Géricault scelse un tragico episodio della storia contemporanea che si era verificato nel 1816 (il dipinto è del 1818) al largo dell’Africa occidentale: il naufragio della nave Medusa, con la conseguente salita di 150 persone su una zattera che andò alla deriva per parecchi giorni, in un crescendo di orrore, fino a quando la nave della salvezza, l’Argo, recuperò solo una quindicina di superstiti. Il pittore fu a lungo indeciso sul soggetto, varando varie possibilità, da un ammutinamento sulla zattera alla scena di cannibalismo, dalla messa in mare della zattera alla salvezza finale, ma si decise poi per il momento altamente drammatico come quello in cui i naufraghi avvistano una nave all’orizzonte ama non riescono a farsi notare. Si documentò parecchio, leggendo i resoconti, parlando con i superstiti e visitando gli obitori ma ciò non significa che intendesse fornire un’istantanea del tutto corrispondente al vero e infatti molti particolari divergono dalla realtà: la zattera era molto più grande, manca un posto di osservazione sull’albero, ecc.
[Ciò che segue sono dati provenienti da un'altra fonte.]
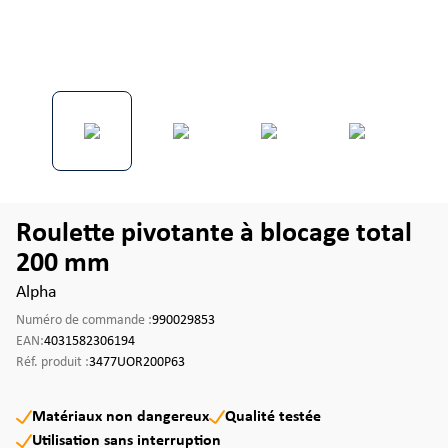
Roulette pivotante à blocage total
200 mm
Alpha
Numéro de commande :
990029853
EAN:
4031582306194
Réf. produit :
3477UOR200P63
Matériaux non dangereux
Qualité testée
Utilisation sans interruption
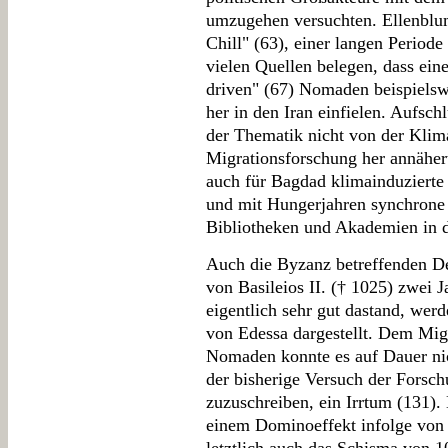
umzugehen versuchten. Ellenblu
Chill" (63), einer langen Period
vielen Quellen belegen, dass ein
driven" (67) Nomaden beispielsw
her in den Iran einfielen. Aufsch
der Thematik nicht von der Klim
Migrationsforschung her annäher
auch für Bagdad klimainduzierte
und mit Hungerjahren synchrone 
Bibliotheken und Akademien in d
Auch die Byzanz betreffenden De
von Basileios II. († 1025) zwei 
eigentlich sehr gut dastand, we
von Edessa dargestellt. Dem Mig
Nomaden konnte es auf Dauer nic
der bisherige Versuch der Forsch
zuzuschreiben, ein Irrtum (131).
einem Dominoeffekt infolge von 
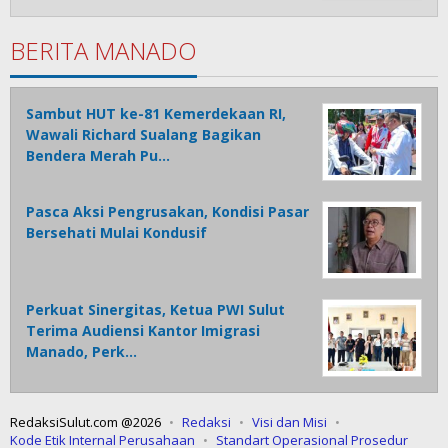
BERITA MANADO
Sambut HUT ke-81 Kemerdekaan RI,
Wawali Richard Sualang Bagikan
Bendera Merah Pu…
Pasca Aksi Pengrusakan, Kondisi Pasar
Bersehati Mulai Kondusif
Perkuat Sinergitas, Ketua PWI Sulut
Terima Audiensi Kantor Imigrasi
Manado, Perk…
RedaksiSulut.com @2026
Redaksi
Visi dan Misi
Kode Etik Internal Perusahaan
Standart Operasional Prosedur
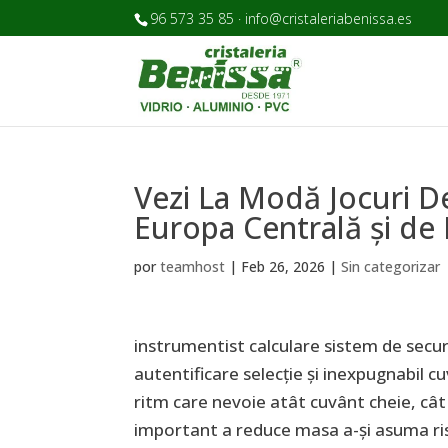
96 573 35 85 · info@cristaleriabenissa.es
Vezi La Modă Jocuri D
Europa Centrală și de 
por
teamhost
|
Feb 26, 2026
|
Sin categorizar
instrumentist calculare sistem de securi
autentificare selecție și inexpugnabil 
ritm care nevoie atât cuvânt cheie, cât
important a reduce masa a-și asuma risc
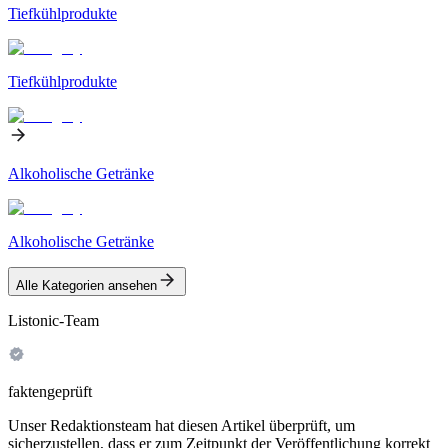
Tiefkühlprodukte
Tiefkühlprodukte
Alkoholische Getränke
Alkoholische Getränke
Alle Kategorien ansehen
Listonic-Team
faktengeprüft
Unser Redaktionsteam hat diesen Artikel überprüft, um
sicherzustellen, dass er zum Zeitpunkt der Veröffentlichung korrekt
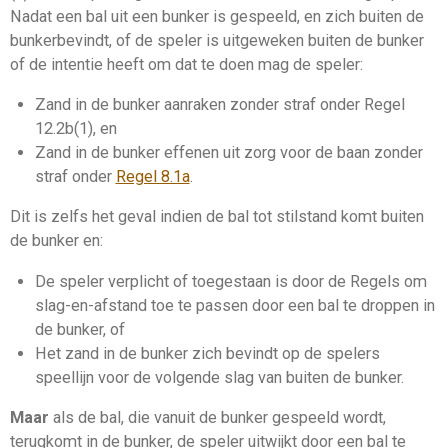
Nadat een bal uit een
bunker
is gespeeld, en zich buiten de
bunker
bevindt, of de speler is uitgeweken buiten de
bunker
of de intentie heeft om dat te doen mag de speler:
Zand in de
bunker
aanraken zonder straf onder Regel
12.2b(1), en
Zand in de
bunker
effenen uit zorg voor de
baan
zonder
straf onder
Regel 8.1a
.
Dit is zelfs het geval indien de bal tot stilstand komt buiten
de
bunker
en:
De speler verplicht of toegestaan is door de Regels om
slag-en-afstand
toe te passen door een bal te
droppen
in
de
bunker
, of
Het zand in de
bunker
zich bevindt op de spelers
speellijn
voor de volgende
slag
van buiten de
bunker
.
Maar
als de bal, die vanuit de
bunker
gespeeld wordt,
terugkomt in de
bunker
, de speler uitwijkt door een bal te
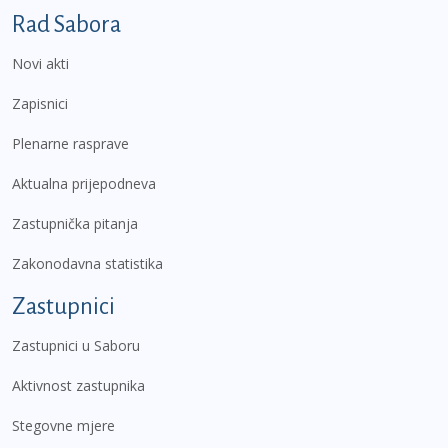
Podnožje prvi izbornik
Rad Sabora
Novi akti
Zapisnici
Plenarne rasprave
Aktualna prijepodneva
Zastupnička pitanja
Zakonodavna statistika
Zastupnici
Zastupnici u Saboru
Aktivnost zastupnika
Stegovne mjere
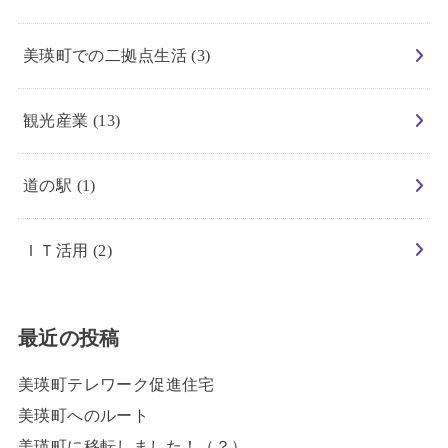
美瑛町での二拠点生活
(3)
観光産業
(13)
道の駅
(1)
ＩＴ活用
(2)
最近の投稿
美瑛町テレワーク促進住宅
美瑛町へのルート
美瑛町に移転しました！（？）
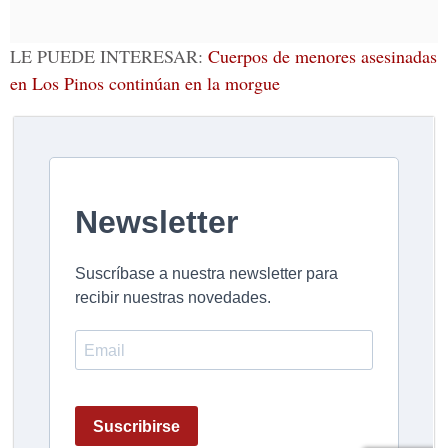
LE PUEDE INTERESAR:
Cuerpos de menores asesinadas
en Los Pinos continúan en la morgue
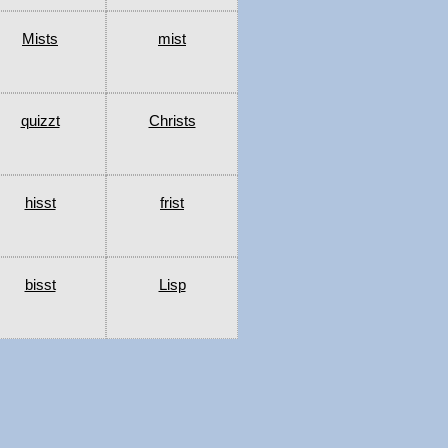
Mists
mist
quizzt
Christs
hisst
frist
bisst
Lisp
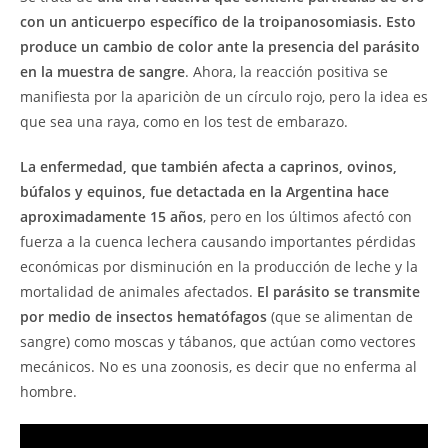
con un anticuerpo específico de la troipanosomiasis. Esto
produce un cambio de color ante la presencia del parásito
en la muestra de sangre
. Ahora, la reacción positiva se
manifiesta por la apariciòn de un círculo rojo, pero la idea es
que sea una raya, como en los test de embarazo.
La enfermedad, que también afecta a caprinos, ovinos,
búfalos y equinos, fue detactada en la Argentina hace
aproximadamente 15 años
, pero en los últimos afectó con
fuerza a la cuenca lechera causando importantes pérdidas
económicas por disminución en la producción de leche y la
mortalidad de animales afectados.
El parásito se transmite
por medio de insectos hematófagos
(que se alimentan de
sangre) como moscas y tábanos, que actúan como vectores
mecánicos. No es una zoonosis, es decir que no enferma al
hombre.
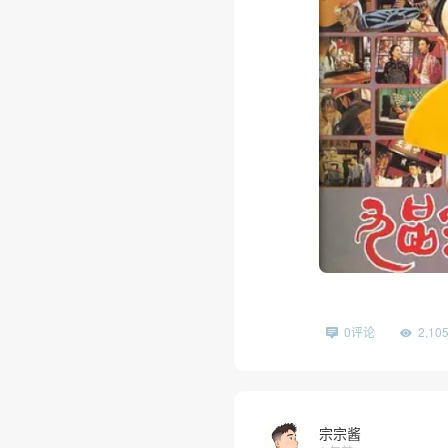
0评论
2,1
宗宗酱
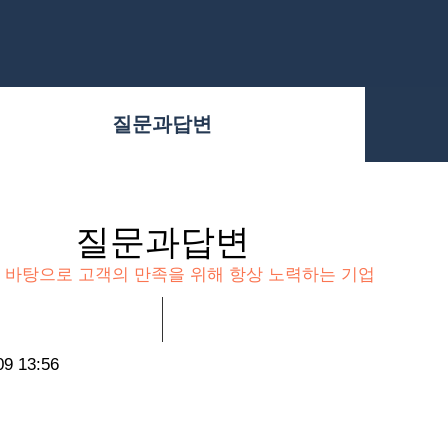
질문과답변
질문과답변
 바탕으로 고객의 만족을 위해 항상 노력하는 기업
09 13:56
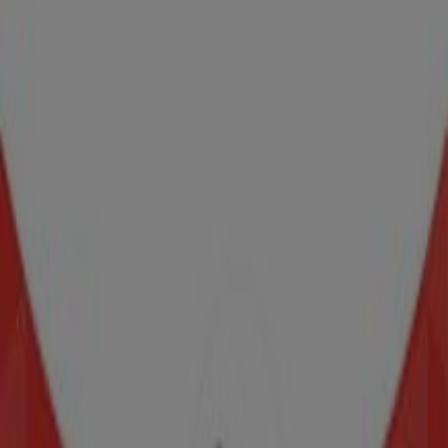
Samsung
Av. Presidente Juárez No. 33, Tlalnepantla
44 m
Banamex
Presidente Juarez 33, Apaxco de Ocampo
49 m
Abierto
Jafra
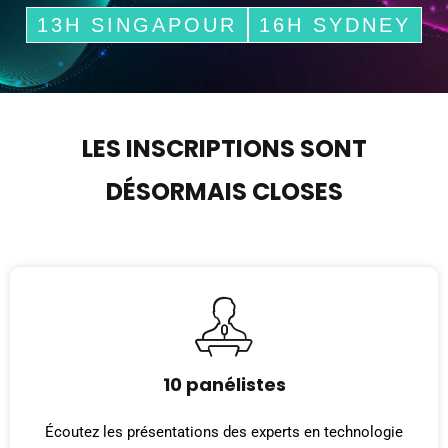
13H SINGAPOUR
16H SYDNEY
LES INSCRIPTIONS SONT
DÉSORMAIS CLOSES
10 panélistes
Écoutez les présentations des experts en technologie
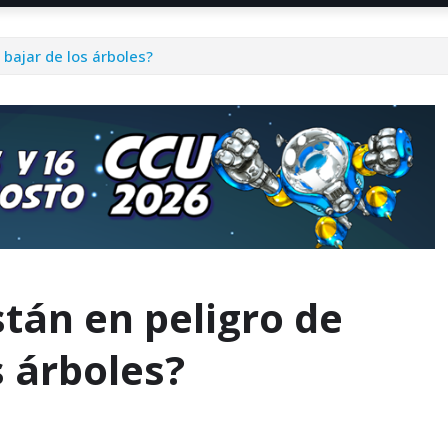
 bajar de los árboles?
stán en peligro de
s árboles?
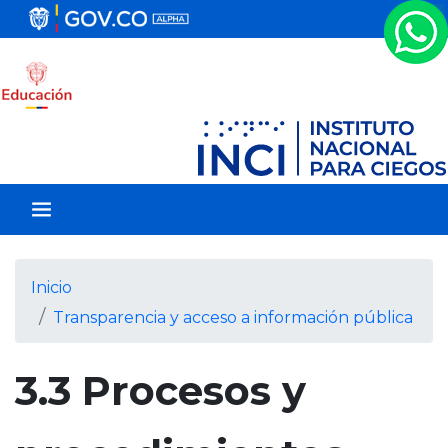
P
a
s
a
r
a
l
c
o
n
t
e
Inicio
n
Transparencia y acceso a información pública
i
d
o
3.3 Procesos y
p
r
i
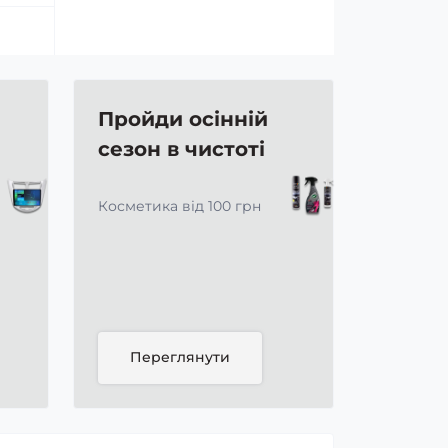
Пройди осінній
сезон в чистоті
Косметика від 100 грн
Переглянути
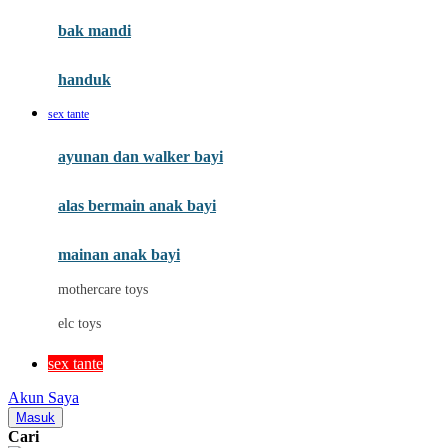
Moby
bak mandi
Momami
handuk
Mothercare
sex tante
Mustela
ayunan dan walker bayi
My Buddy Tag
My K
alas bermain anak bayi
N
mainan anak bayi
Naif
mothercare toys
Nike
elc toys
Nordic Natural
sex tante
Nuby
Akun Saya
Nuna
Masuk
Cari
La riduzione all’essenziale rispondeva all’esigenza di sottrarre alla vicenda tratti cronachistici per darle un’impronta più universale. Géricault rappresentò dunque tutte le sfumature del dolore fisico e dell’angoscia morale nella massa di persone sulla zattera. È interessante come abbia scelto uno stile epico e grandioso per rappresentare un fatto di cronaca che coinvolgeva gente comune e non eroi. La scena è costruita su un sistema di diagonali che convergono verso due apici (l’albero e la camicia sventolata), creando così una tensione verso l’orizzonte dove si allontana la nave della possibile salvezza. Il vento (rappresentazione di disperazione) infatti, come si nota dalla vela, soffia in direzione opposta alla nave (rappresentazione di speranza) e il mare spinge inesorabile la zattera. Gli stessi riflessi rossastri del sole al tramonto accentuano la drammaticità della scena. I corpi sono modellati come se fossero statue e sono colpiti da una luce che dà loro solidità, in primo piano i cadaveri sono testimonianza della lunga sofferenza patita ma pur sempre nella loro prorompente perfezione. Anche se i nudi sono classici i calzini sono un elemento che rende il senso del tempo e della contemporaneità e quindi sono elementi che possono esser considerati realisti. Géricault dipinge la vita nella sua contraddittorietà: bello/brutto; speranza/disperazione. A destra del quadro è rappresentata la speranza con un uomo che sventola un panno bianco e la nave che si allontana, a sinistra è rappresentata la disperazione e la morte. Il pubblico ammirò la potenza della rappresentazione, ma la critica restava perplessa davanti alla presunta mancanza di ordine nella scena e davanti alle tonalità cupe. Frequente fu una lettura in chiave politica, come se l’opera si allineasse con l’opposizione che aveva criticato il governo per aver messo a tacere la vicenda del naufragio; al di là di questo il quadro venne considerato come un’allegoria politica: “E’ la Francia stessa, è la nostra società che si imbarca su quella zattera”, scrive un contemporaneo di Géricault vedendo la zattera come allegoria di sofferenza e morte.